How to complete this task
From the line with "11: (346, 173, 1.38)" to the line with "34: (325, 167, 1.41)", retype every line exactly, including those two, and leave out the rest of the data below.

(Collected data entries)
"""
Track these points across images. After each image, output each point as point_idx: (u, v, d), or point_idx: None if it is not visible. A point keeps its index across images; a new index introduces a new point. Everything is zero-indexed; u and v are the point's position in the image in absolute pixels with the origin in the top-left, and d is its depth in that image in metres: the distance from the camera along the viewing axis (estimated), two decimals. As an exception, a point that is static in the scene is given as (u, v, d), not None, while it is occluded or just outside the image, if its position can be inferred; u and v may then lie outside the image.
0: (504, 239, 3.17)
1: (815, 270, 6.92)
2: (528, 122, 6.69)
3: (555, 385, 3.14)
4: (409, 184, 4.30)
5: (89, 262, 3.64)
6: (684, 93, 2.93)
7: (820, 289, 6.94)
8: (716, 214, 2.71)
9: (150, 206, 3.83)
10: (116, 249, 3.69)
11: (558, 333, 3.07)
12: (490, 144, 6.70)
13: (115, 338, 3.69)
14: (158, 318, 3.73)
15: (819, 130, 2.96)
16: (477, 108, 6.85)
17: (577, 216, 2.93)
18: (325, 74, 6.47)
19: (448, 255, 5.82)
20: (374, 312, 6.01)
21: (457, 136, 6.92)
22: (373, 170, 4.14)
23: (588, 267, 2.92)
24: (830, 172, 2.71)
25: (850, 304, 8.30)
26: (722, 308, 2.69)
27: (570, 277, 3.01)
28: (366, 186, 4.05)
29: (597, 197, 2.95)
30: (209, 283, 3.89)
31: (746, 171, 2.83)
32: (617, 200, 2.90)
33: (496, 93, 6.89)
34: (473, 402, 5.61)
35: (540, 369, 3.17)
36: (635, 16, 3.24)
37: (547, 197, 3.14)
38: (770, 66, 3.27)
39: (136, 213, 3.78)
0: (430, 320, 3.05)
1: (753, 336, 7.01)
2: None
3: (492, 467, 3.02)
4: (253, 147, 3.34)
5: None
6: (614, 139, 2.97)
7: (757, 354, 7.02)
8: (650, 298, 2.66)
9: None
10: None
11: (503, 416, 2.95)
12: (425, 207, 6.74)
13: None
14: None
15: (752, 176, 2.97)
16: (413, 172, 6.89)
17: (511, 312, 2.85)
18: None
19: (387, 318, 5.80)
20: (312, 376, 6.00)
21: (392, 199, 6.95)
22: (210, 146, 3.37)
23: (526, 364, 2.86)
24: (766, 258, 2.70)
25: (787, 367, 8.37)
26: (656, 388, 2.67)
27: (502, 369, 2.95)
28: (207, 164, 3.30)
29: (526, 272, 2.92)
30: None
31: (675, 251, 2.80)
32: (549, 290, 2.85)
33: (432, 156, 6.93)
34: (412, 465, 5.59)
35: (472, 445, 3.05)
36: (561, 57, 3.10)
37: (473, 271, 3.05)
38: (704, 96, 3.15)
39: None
"""
"""
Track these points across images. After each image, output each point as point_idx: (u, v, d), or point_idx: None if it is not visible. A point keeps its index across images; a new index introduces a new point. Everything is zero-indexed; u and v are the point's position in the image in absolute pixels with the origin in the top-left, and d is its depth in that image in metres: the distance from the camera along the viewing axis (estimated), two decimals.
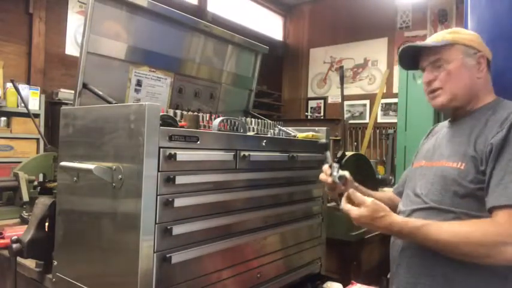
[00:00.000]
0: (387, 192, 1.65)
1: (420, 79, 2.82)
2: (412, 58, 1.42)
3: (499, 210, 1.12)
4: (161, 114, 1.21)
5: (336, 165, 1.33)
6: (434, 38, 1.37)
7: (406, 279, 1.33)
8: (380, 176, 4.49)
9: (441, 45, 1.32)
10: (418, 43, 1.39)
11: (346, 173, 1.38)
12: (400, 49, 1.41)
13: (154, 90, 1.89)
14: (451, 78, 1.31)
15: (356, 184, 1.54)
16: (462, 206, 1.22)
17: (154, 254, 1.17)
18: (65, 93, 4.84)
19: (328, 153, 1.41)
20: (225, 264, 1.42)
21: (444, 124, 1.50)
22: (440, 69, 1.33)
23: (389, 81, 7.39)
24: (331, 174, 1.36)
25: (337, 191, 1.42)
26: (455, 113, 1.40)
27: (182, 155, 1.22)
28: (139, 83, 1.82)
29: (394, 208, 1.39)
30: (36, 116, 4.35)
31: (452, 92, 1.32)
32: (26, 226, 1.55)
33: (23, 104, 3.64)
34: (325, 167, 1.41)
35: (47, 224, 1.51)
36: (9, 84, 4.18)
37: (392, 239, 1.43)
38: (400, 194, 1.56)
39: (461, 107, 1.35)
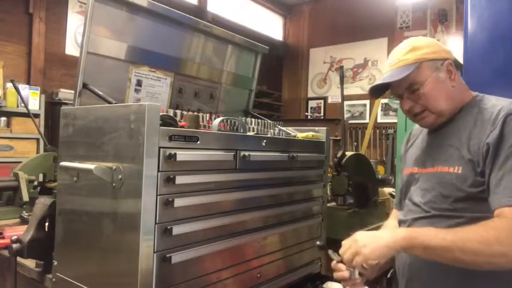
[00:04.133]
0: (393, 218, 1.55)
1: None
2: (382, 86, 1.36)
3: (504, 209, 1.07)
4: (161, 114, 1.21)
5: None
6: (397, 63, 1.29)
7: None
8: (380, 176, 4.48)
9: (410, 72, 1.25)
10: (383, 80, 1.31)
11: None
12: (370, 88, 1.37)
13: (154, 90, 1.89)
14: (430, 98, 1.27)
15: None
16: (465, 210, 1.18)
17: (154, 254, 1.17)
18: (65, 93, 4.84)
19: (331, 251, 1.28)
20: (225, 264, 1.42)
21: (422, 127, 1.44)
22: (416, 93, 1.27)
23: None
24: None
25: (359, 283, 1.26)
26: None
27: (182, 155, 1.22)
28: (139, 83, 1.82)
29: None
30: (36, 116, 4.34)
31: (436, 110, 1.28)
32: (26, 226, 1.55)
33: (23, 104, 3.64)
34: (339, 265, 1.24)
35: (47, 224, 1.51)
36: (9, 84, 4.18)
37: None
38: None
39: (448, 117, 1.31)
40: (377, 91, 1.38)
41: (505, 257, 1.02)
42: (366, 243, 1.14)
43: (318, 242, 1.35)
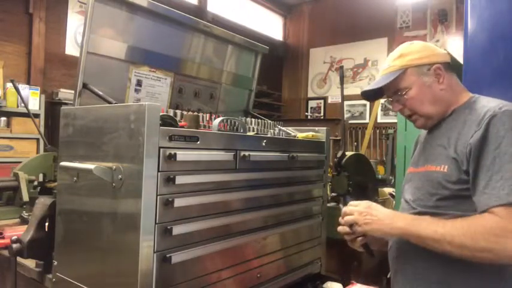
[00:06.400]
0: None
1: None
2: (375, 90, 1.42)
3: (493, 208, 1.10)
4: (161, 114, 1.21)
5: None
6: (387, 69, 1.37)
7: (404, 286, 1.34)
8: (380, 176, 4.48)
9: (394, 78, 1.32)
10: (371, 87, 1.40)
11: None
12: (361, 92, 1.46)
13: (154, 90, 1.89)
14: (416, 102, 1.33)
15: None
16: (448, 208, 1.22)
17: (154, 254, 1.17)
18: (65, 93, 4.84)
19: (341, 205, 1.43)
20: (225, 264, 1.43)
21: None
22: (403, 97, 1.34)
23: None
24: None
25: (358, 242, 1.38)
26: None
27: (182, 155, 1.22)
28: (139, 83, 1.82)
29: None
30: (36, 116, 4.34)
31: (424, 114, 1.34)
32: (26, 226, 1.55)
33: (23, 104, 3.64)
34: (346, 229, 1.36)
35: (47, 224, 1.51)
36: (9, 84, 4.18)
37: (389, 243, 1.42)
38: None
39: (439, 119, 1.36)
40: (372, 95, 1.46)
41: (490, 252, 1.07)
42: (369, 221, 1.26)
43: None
"""
"""
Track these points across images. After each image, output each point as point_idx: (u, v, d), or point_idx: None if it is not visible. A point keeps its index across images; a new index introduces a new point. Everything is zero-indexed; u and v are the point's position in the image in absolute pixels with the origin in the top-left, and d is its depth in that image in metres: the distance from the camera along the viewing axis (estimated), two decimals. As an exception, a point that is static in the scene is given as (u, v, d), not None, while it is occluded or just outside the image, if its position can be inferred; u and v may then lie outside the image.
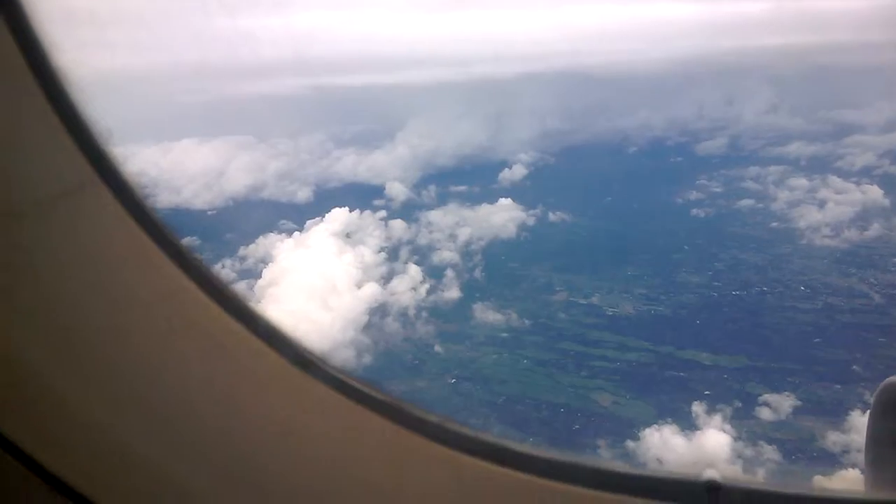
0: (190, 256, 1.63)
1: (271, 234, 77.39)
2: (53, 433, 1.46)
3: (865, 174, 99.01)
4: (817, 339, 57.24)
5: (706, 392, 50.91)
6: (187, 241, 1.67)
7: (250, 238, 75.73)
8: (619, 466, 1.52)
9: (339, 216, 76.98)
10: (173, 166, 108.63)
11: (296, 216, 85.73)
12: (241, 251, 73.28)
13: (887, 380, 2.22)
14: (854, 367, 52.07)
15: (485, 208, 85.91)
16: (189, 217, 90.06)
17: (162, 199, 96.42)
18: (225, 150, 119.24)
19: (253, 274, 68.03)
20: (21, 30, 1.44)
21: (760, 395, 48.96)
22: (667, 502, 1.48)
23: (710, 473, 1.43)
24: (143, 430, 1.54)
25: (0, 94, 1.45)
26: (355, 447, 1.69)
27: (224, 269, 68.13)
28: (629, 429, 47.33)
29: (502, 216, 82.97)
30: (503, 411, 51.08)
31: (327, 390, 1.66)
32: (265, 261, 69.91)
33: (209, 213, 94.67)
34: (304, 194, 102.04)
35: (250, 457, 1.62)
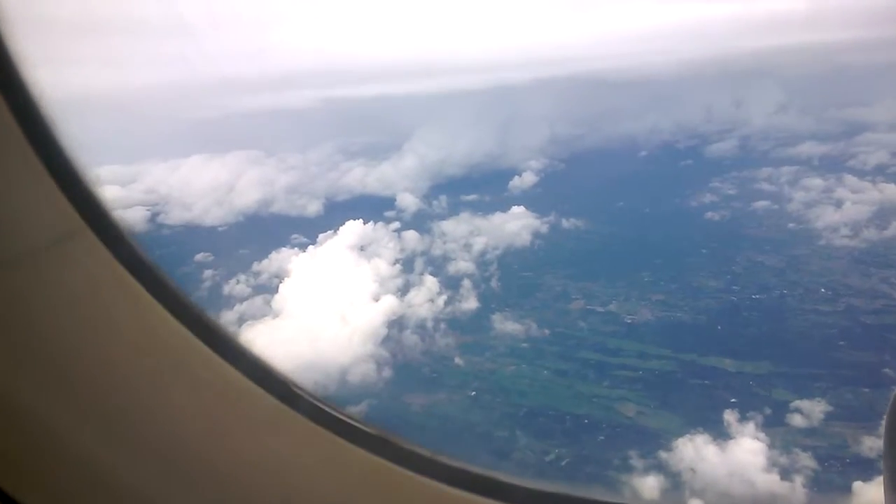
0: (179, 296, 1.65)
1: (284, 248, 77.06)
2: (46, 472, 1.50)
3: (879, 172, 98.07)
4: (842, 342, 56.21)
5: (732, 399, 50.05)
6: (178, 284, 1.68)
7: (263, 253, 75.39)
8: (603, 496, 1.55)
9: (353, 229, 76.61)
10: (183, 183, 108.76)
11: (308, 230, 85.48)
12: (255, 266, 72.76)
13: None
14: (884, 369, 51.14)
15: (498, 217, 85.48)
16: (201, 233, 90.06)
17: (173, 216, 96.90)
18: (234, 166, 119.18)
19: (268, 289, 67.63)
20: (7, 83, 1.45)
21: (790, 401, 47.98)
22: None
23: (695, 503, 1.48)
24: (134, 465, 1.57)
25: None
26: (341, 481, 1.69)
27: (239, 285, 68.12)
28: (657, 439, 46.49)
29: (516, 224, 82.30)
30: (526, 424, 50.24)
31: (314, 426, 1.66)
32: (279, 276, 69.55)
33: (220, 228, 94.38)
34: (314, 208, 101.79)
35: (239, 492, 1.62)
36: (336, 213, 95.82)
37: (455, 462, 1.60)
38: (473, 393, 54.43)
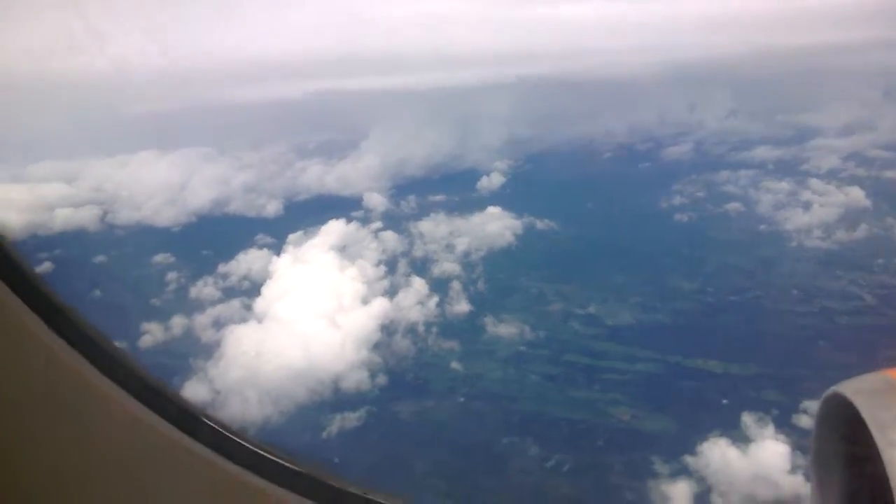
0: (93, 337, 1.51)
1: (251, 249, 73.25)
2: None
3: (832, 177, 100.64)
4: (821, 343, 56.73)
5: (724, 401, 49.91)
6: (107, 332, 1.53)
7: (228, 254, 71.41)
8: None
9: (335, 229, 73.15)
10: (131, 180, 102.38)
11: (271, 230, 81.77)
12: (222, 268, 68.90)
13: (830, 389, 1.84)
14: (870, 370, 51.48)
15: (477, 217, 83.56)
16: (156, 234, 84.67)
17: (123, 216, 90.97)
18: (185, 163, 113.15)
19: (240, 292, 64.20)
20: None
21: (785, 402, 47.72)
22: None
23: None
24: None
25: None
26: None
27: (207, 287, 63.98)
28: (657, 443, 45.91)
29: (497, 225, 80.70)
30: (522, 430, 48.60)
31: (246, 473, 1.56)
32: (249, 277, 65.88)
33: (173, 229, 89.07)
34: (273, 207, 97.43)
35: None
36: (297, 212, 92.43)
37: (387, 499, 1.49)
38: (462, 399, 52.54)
"""
Your solution
11: (346, 173, 1.38)
12: (400, 49, 1.41)
13: (154, 90, 1.89)
14: (451, 78, 1.31)
15: (356, 184, 1.54)
16: (462, 206, 1.22)
17: (154, 254, 1.17)
18: (65, 93, 4.84)
19: (328, 153, 1.41)
20: (225, 264, 1.42)
21: (444, 124, 1.50)
22: (440, 69, 1.33)
23: (389, 81, 7.39)
24: (331, 174, 1.36)
25: (337, 191, 1.42)
26: (455, 113, 1.40)
27: (182, 155, 1.22)
28: (139, 83, 1.82)
29: (394, 208, 1.39)
30: (36, 116, 4.35)
31: (452, 92, 1.32)
32: (26, 226, 1.55)
33: (23, 104, 3.64)
34: (325, 167, 1.41)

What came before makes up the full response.